Wednesday, February 6, 2013
On Feb. 23, the Heart Association will host the 16th annual Charleston Heart Ball. More than 500 Lowcountry business, medical and community leaders will gather to raise funds and awareness to combat the health epidemic that threatens our state’s economy and vitality. They will also celebrate the many lives in our community that have been saved and improved because of the American Heart Association’s work locally.
The featured artist is Mount Pleasant resident Shannon Runquist who joins 15 other artists who generously donated pieces to be auctioned off for the association.
Traditionally these pieces go for thousands of dollars. All of the money raised from the event goes back into the Lowcountry through AHA funded grants and patient education.
Runquist has been a strong supporter of AHA, as her husband Dr. Lars Runquist is a cardiologist in the community.
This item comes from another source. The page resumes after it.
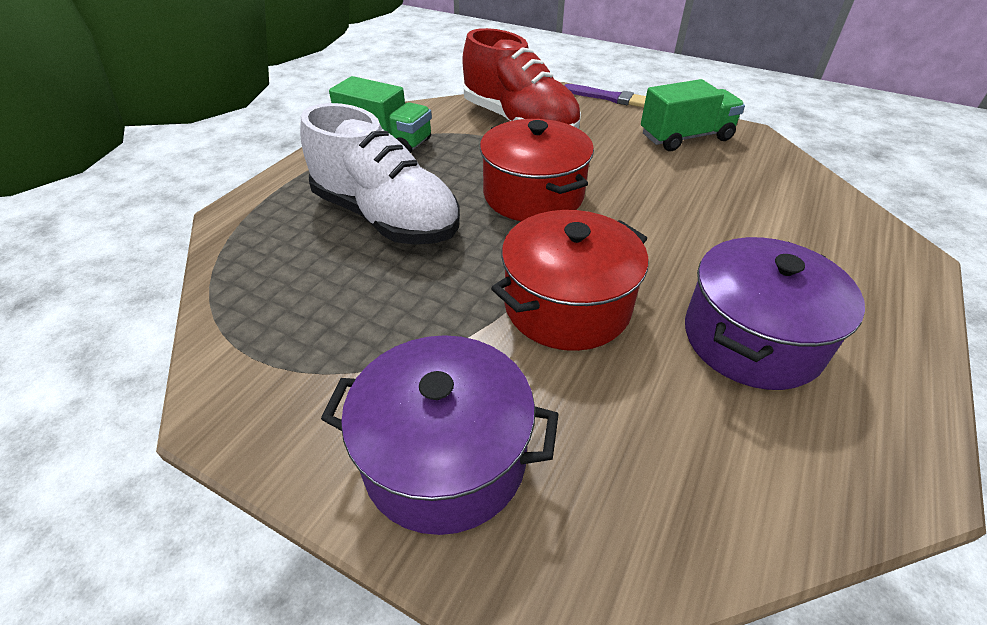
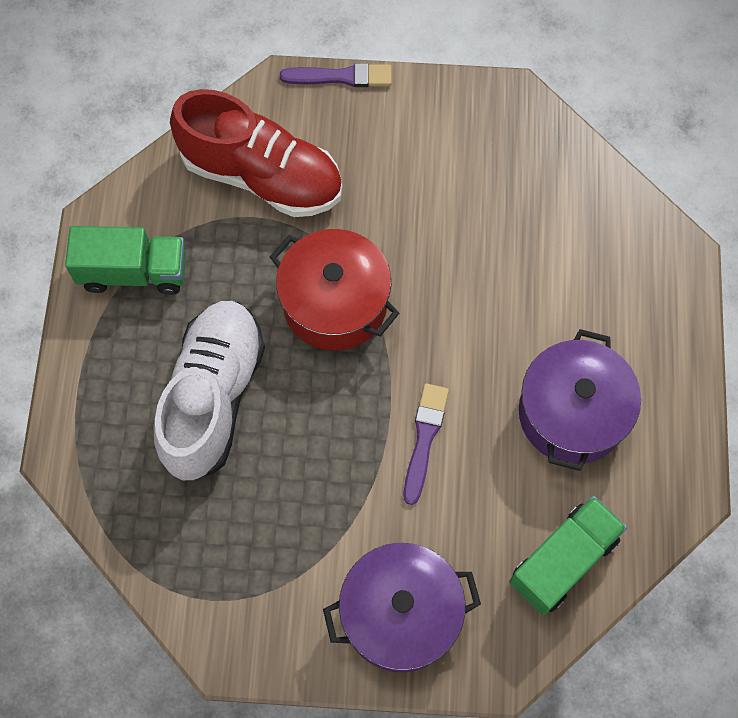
camera: 25 degrees left, 25 degrees up
(386, 217) = (213, 397): white shoe -> white shoe turned 90 degrees counterclockwise
(567, 305) = (424, 439): red pot -> purple brush
(685, 137) = (450, 133): green truck -> green truck (563, 561)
Runquist has been showing professionally here in Charleston since 2004 and has been involved with the Heart Association in some capacity for some time as well. She has chaired the event and volunteered to make it all happen. In addition she is a member of Circle of Red which helps to fund the Go Red Luncheon held each year.
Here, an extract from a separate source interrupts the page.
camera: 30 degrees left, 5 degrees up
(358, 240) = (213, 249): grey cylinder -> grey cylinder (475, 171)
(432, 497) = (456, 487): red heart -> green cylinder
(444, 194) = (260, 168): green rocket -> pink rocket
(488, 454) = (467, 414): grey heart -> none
Her husband Lars did his residency here and a fellowship at the Medical University of South Carolina in cardiology, and volunteering and supporting with the Heart Association was a natural fit for the couple.
Runquist was honored to be named as the featured artist this year, and has donated her piece called “High Cotton.”
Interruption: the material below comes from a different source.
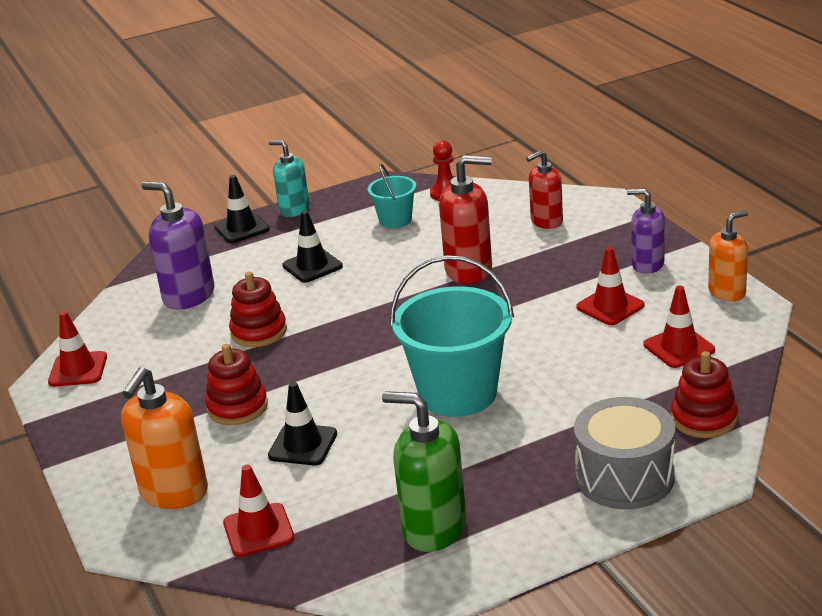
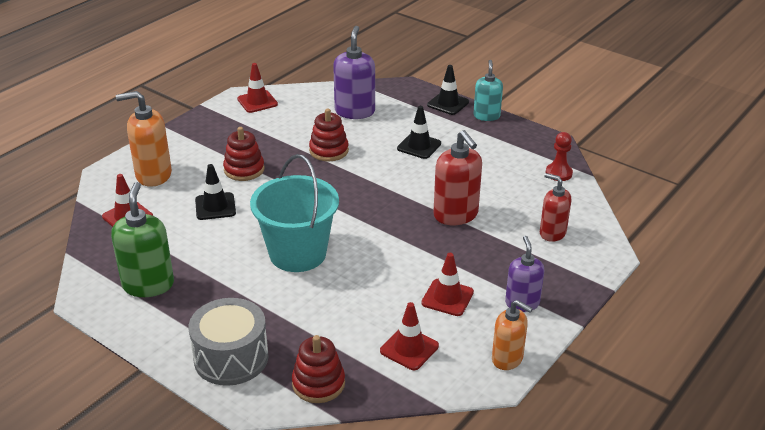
camera: 60 degrees right, 5 degrees up
(395, 220) = (503, 162): turquoise bucket -> none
Runquist spent the last year documenting cotton fields in South Carolina. She grew up in south Georgia and her family grew cotton and corn and all types of crops. She said she has always had a fascination with cotton and a farmer in Manning let her document the entire growing season - from planting through harvest. The painting that will be featured at the Heart Ball is one of the cotton before it was exfoliated. Runquist is working on a whole series of cotton still-life and landscape. She also incorporates antiques into still-life such as things she has collected.
The Runquist family is passionate about heart health.
As head of the cardiac rehab center at Roper St. Francis Healthcare, her husband has passed that importance on to Shannon.
“My family has a history of heart disease and I have lost family members to it,” she said.
“We try to live a heart-healthy life style.”
She explained that through exercise and diet the couple has taught their children the importance of those issues, “It is hard to make decisions, good decisions, about what to eat and not to smoke. Our kids hear it and see it from us and they too are learning to make heart healthy choices,” she said.
“My husband is very passionate about his job and loves it and I fully support that.”
She explained that they are quite a mixed couple.
“He is supportive of the arts here in town and it is a nice give and take relationship because we are both supportive of each other’s work.”
Runquist’s piece is much larger than the other artists who have donated their time and work.
Her piece will be a three-by-four original displayed prominently at the ball.
“I feel like it is an honor to have been asked to be the featured artist this year, given those that have doen it is the past - like West Frasier, Rhett Thurman, and John Carroll Doyle. I totally respect all of the artists who have done the event and those donating their paintings and time and creative talents this year are a really diverse group. It is a good mix.”
Runquist has always been influenced by the south and southern types of things. She considers herself a southern realist artist.
“I have been here 17 years now and it is amazing how the art market has changed. There are so many and new galleries and artists from all over. It is great to live in a city that is infused with art.”
When asked how long it took her to compelte this finished piece, she said, “41 years. I work on multiple pieces at a time and do glazing and layering and don’t really keep up with the amount of time spent on something. It’s always been a progress in the making.”
The Runquists collect pieces from other local artists and she has displayed her own works at Horton Hayes since 2005.
For more information on Runquist, visit www.shannonrunquist.com.
For more information and tickets to the Heart Ball, please call 843-853-1597 or visit the website at www.heart.org/charlestonscheartball.
• 16th annual Charleston Heart Ball Art and Wine auction
• Feb. 23
• The Crystal Ballroom - Downtown Marriott
• 6 p.m.
• Black tie
• Silent auction and cocktail hour
• Seated gourmet dinner
• Live auction featuring local artists
• Entertainment and dancing
• With featured artist Shannon Renquist, “High Cotton”
• Heart disease and stroke are the nation’s No. 1 and No. 4 killers, claiming the lives of more than 813,000 Americans.
• More than 1 in 3 adults has some form of cardiovascular disease.
• Heart disease kills more women than all forms of cancer combined.
• Nearly 12,000 people in South Carolina died of heart disease or stroke in 2009.